According to a Reuters survey of economists nonfarm payrolls likely increased 650,000 jobs in May after rising only 266,000 in April. But this forecast is tempered by widespread worker and raw material shortages documented in business surveys.
In a third report on Thursday the Institute for Supply Management said its non-manufacturing activity index rebounded to a record high of 64 in May from a reading of 62.7 in April.

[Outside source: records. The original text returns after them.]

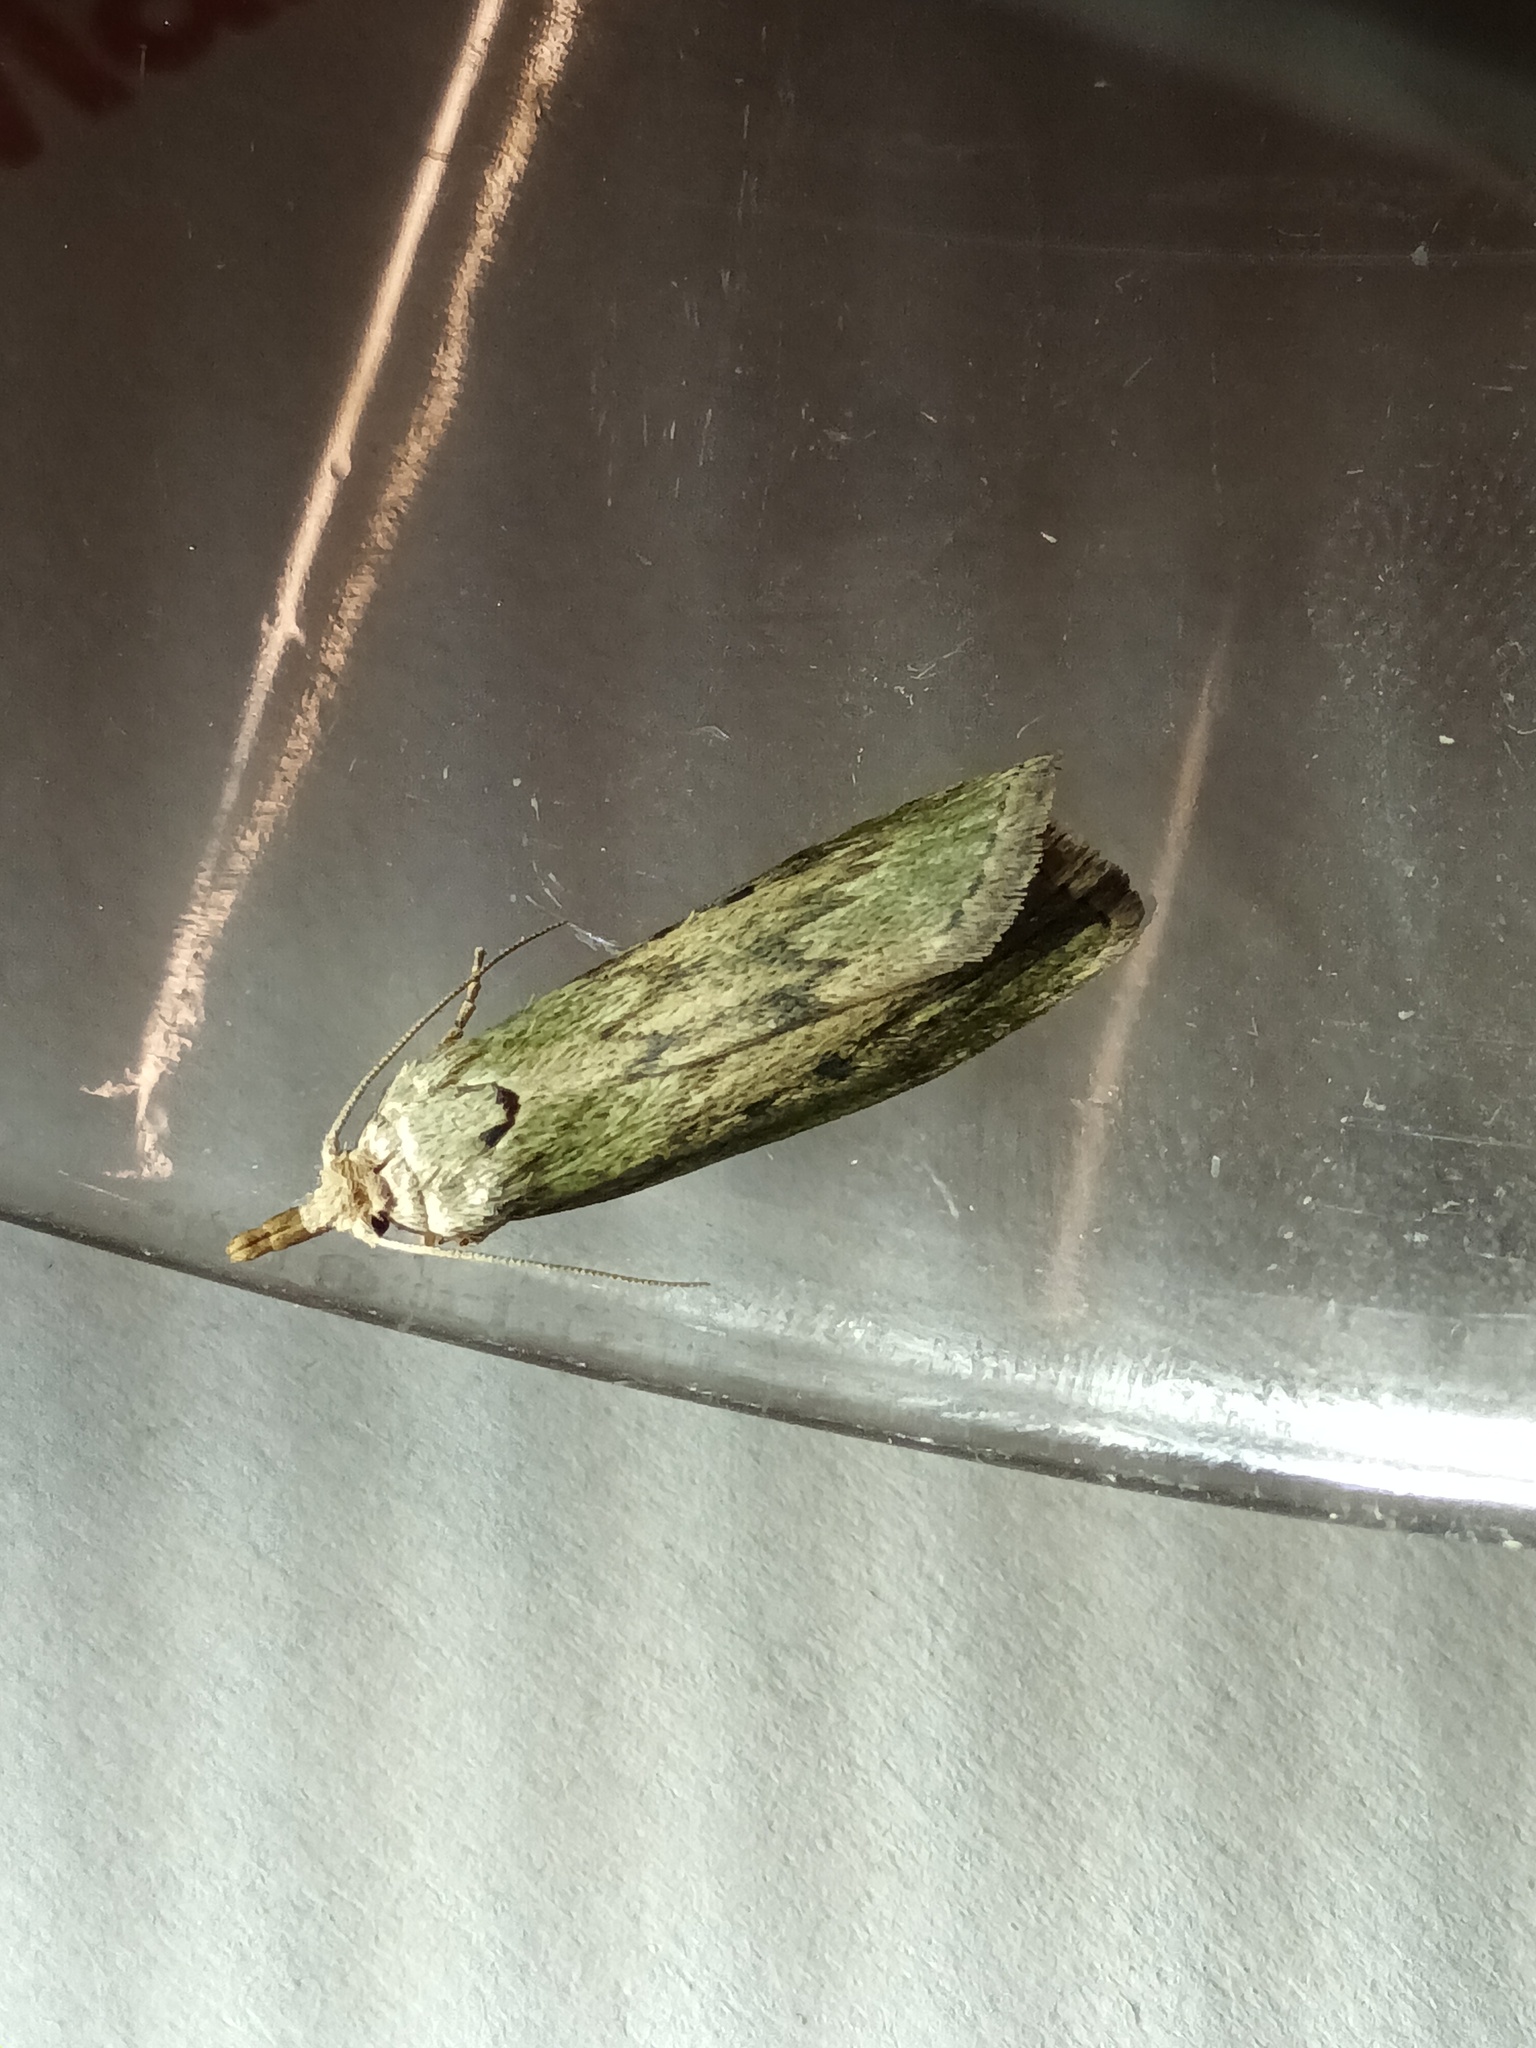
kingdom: Animalia
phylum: Arthropoda
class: Insecta
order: Lepidoptera
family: Pyralidae
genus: Aphomia
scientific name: Aphomia sociella
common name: Bee moth
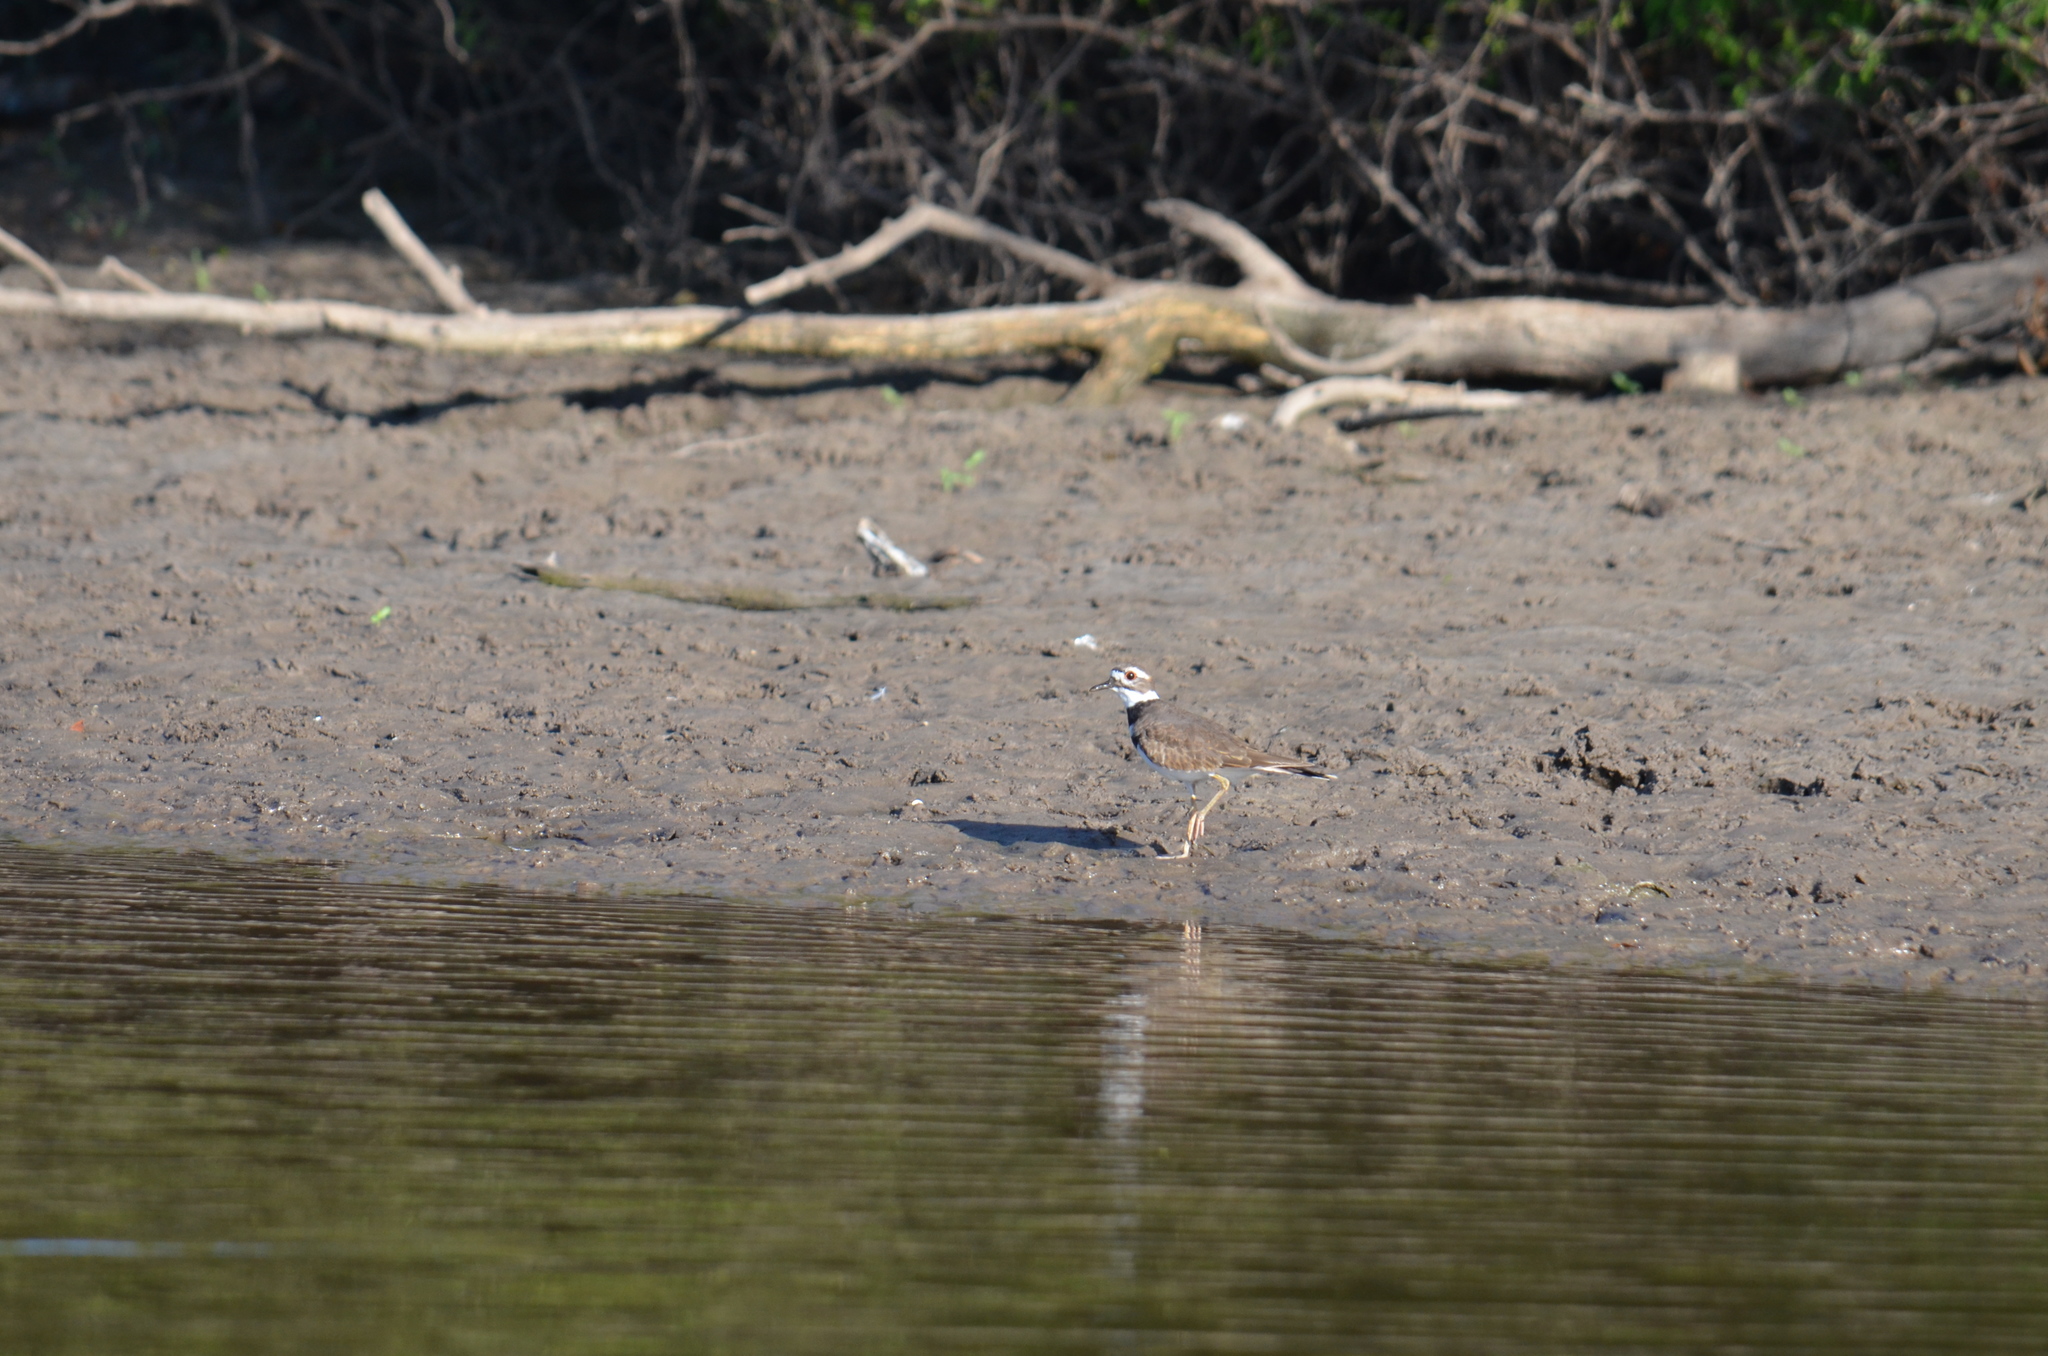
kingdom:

But businesses in the sector, which accounts for more than two-thirds of the U.S. economy, complained about the dearth of workers. Some reported offering “cash incentives of US$50” for people who show up for an interview.
The findings mirrored an ISM survey on manufacturing this week showing shortages of parts and workers were forcing short-term shutdowns at factories.
The Federal Reserve’s “Beige Book” report of anecdotal information on business activity collected from contacts nationwide showed on Wednesday that “it remained difficult for many firms to hire new workers, especially low-wage hourly workers, truck drivers, and skilled tradespeople.”
Workers are scarce despite nearly 10 million Americans being officially unemployed. The expanded unemployment benefits, problems with child care and fears of contracting the virus, even with vaccines widely accessible, as well as pandemic-related retirements have been blamed for keeping workers home.
The claims report also showed the number of people continuing to receive benefits after an initial week of aid increased 169,000 to 3.771 million during the week ended May 22. These so-called continuing claims, which are reported with a one-week lag, are being closely watched for signs on how quickly hiring will pick up. There were about 15.4 million people on unemployment benefits under all programs in mid-May.
“This reminds us that a full recovery of jobs lost during the pandemic will be a more uneven process,” said Nancy Vanden Houten, lead U.S. economist at Oxford Economics in New York.
A fourth report from global outplacement firm Challenger, Gray & Christmas showed job cuts announced by U.S.-based employers rose 7 per cent last month to 24,586. Layoffs were, however, down 93.8 per cent from May, 2020. Employers have announced 192,185 job cuts this year, down 86 per cent compared with the same period in 2020.